## Directive 1:
Please quote the article on Putin's election win word for word, everything from "Putin, a former" down to "he completes it.".

President Vladimir Putin won a record post-Soviet landslide in Russia’s election on Sunday, cementing his already tight grip on power in a victory he said showed Moscow had been right to stand up to the West and send its troops into Ukraine, Reuters reported.

Putin, a former KGB lieutenant colonel who first rose to power in 1999, made it clear that the result should send a message to the West that its leaders will have to reckon with an emboldened Russia, whether in war or in peace, for many more years to come.

The outcome means Putin, 71, is set to embark on a new six-year term that will see him overtake Josef Stalin and become Russia’s longest-serving leader for more than 200 years if he completes it.

Putin won 87.8% of the vote, the highest ever result in Russia’s post-Soviet history, according to an exit poll by pollster the Public Opinion Foundation (FOM). The Russian Public Opinion Research Centre (VCIOM) put Putin on 87%. First official results indicated the polls were accurate. The United States, Germany, the United Kingdom and other nations have said the vote was neither free nor fair due to the imprisonment of political opponents and censorship.

Communist candidate Nikolai Kharitonov finished second with just under 4%, newcomer Vladislav Davankov third, and ultra-nationalist Leonid Slutsky fourth, partial results suggested.

Putin told supporters in a victory speech in Moscow that he would prioritise resolving tasks associated with what he called Russia’s “special military operation” in Ukraine and would strengthen the Russian military, read the report.

“We have many tasks ahead. But when we are consolidated – no matter who wants to intimidate us, suppress us – nobody has ever succeeded in history, they have not succeeded now, and they will not succeed ever in the future,” said Putin.

Supporters chanted “Putin, Putin, Putin” when he appeared on stage and “Russia, Russia, Russia” after he had delivered his acceptance speech.

Inspired by opposition leader Alexei Navalny, who died in an Arctic prison last month, thousands of opponents protested at noon against Putin at polling stations inside Russia and abroad.

Putin told reporters he regarded Russia’s election as democratic and said the Navalny-inspired protest against him had had no effect on the election’s outcome.

In his first comments on his death, he also said that Navalny’s passing had been a “sad event” and confirmed that he had been ready to do a prisoner swap involving the opposition politician.

When asked by a NBC, a U.S. TV network, whether his re-election was democratic, Putin criticised the U.S. political and judicial systems.

“The whole world is laughing at what is happening (in the United States),” he said. “This is just a disaster, not a democracy.”

“…Is it democratic to use administrative resources to attack one of the candidates for the presidency of the United States, using the judiciary among other things?” he asked, making an apparent reference to four criminal cases against Republican candidate Donald Trump.

## Material for this task:
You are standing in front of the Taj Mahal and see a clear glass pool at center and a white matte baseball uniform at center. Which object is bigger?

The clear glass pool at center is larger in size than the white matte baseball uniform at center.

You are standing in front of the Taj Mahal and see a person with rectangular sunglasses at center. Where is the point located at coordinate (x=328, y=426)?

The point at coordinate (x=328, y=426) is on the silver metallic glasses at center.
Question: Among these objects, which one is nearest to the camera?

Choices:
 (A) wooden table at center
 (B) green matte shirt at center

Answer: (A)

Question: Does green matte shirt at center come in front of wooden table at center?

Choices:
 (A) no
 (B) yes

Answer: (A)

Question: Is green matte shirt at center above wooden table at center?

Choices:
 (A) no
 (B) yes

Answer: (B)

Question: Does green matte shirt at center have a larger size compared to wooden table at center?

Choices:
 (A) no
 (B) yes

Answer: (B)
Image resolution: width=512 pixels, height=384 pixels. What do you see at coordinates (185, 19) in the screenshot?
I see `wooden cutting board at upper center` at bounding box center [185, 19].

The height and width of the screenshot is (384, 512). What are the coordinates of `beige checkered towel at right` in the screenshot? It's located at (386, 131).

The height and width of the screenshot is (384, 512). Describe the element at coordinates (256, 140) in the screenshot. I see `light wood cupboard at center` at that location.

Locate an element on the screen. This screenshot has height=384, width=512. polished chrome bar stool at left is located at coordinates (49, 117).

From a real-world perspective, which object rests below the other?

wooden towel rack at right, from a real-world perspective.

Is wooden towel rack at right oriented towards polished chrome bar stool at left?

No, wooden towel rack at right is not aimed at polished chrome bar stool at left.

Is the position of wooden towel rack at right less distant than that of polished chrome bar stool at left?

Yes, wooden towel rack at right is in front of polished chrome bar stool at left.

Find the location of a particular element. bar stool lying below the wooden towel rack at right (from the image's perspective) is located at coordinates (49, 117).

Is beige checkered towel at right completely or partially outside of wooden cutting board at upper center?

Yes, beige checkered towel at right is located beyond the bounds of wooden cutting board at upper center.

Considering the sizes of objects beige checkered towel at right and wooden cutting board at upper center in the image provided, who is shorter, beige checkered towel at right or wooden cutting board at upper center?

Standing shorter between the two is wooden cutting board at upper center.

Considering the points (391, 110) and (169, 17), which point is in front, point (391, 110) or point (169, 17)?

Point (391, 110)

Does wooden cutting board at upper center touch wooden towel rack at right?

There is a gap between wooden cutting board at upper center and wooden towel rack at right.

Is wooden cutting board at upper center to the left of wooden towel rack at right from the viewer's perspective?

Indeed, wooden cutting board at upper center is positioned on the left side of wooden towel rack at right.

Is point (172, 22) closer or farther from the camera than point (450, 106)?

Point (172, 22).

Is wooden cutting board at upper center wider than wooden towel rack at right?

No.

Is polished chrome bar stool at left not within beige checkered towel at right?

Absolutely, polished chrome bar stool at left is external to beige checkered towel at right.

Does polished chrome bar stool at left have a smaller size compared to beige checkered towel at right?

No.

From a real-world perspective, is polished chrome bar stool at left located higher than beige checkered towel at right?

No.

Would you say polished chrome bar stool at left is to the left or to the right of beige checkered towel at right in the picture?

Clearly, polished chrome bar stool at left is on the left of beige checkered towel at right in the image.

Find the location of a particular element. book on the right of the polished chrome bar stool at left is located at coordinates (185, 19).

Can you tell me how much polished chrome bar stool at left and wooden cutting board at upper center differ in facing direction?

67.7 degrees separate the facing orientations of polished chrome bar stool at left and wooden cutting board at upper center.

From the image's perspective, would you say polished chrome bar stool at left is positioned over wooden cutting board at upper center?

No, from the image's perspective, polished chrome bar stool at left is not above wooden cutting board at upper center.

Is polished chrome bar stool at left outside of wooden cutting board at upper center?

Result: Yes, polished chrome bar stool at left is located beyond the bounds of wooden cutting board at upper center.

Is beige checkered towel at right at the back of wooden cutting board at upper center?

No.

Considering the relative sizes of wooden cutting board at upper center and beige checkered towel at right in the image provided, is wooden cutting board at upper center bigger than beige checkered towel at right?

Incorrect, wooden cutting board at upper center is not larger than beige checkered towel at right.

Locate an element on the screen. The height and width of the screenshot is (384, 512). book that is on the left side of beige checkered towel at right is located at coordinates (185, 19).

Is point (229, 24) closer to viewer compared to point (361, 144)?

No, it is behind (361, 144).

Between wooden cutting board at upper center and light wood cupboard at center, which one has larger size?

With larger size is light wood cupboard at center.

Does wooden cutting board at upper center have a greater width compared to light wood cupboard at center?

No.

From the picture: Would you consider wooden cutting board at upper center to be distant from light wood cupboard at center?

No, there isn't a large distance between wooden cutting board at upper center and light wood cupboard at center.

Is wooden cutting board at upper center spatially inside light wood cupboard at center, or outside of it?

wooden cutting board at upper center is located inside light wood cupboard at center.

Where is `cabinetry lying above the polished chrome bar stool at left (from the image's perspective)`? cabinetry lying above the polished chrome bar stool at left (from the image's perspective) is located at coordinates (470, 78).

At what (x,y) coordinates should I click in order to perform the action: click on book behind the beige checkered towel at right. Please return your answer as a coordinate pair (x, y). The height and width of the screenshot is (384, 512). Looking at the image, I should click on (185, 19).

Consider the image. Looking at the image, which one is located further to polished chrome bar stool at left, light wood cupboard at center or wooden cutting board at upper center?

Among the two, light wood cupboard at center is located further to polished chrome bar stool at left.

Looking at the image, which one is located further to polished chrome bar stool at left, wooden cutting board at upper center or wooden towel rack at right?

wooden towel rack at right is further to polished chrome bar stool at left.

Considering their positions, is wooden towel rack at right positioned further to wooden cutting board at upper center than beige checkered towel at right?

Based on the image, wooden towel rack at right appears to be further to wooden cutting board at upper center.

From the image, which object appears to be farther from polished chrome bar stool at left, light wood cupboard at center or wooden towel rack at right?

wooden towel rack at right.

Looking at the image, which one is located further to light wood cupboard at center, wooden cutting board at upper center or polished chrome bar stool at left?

## Directive 2:
Convert the rows above into a Markdown table with columns n and Line, covering everything from the line containing "Is beige checkered towel at right at" down to the line containing "Incorrect, wooden cutting", both included. Give those lines only, numbered in order and leaving out blank lines.

## Full response 1:
Putin, a former KGB lieutenant colonel who first rose to power in 1999, made it clear that the result should send a message to the West that its leaders will have to reckon with an emboldened Russia, whether in war or in peace, for many more years to come.

The outcome means Putin, 71, is set to embark on a new six-year term that will see him overtake Josef Stalin and become Russia’s longest-serving leader for more than 200 years if he completes it.

## Full response 2:
| n | Line |
|---|---|
| 1 | Is beige checkered towel at right at the back of wooden cutting board at upper center? |
| 2 | No. |
| 3 | Considering the relative sizes of wooden cutting board at upper center and beige checkered towel at right in the image provided, is wooden cutting board at upper center bigger than beige checkered towel at right? |
| 4 | Incorrect, wooden cutting board at upper center is not larger than beige checkered towel at right. |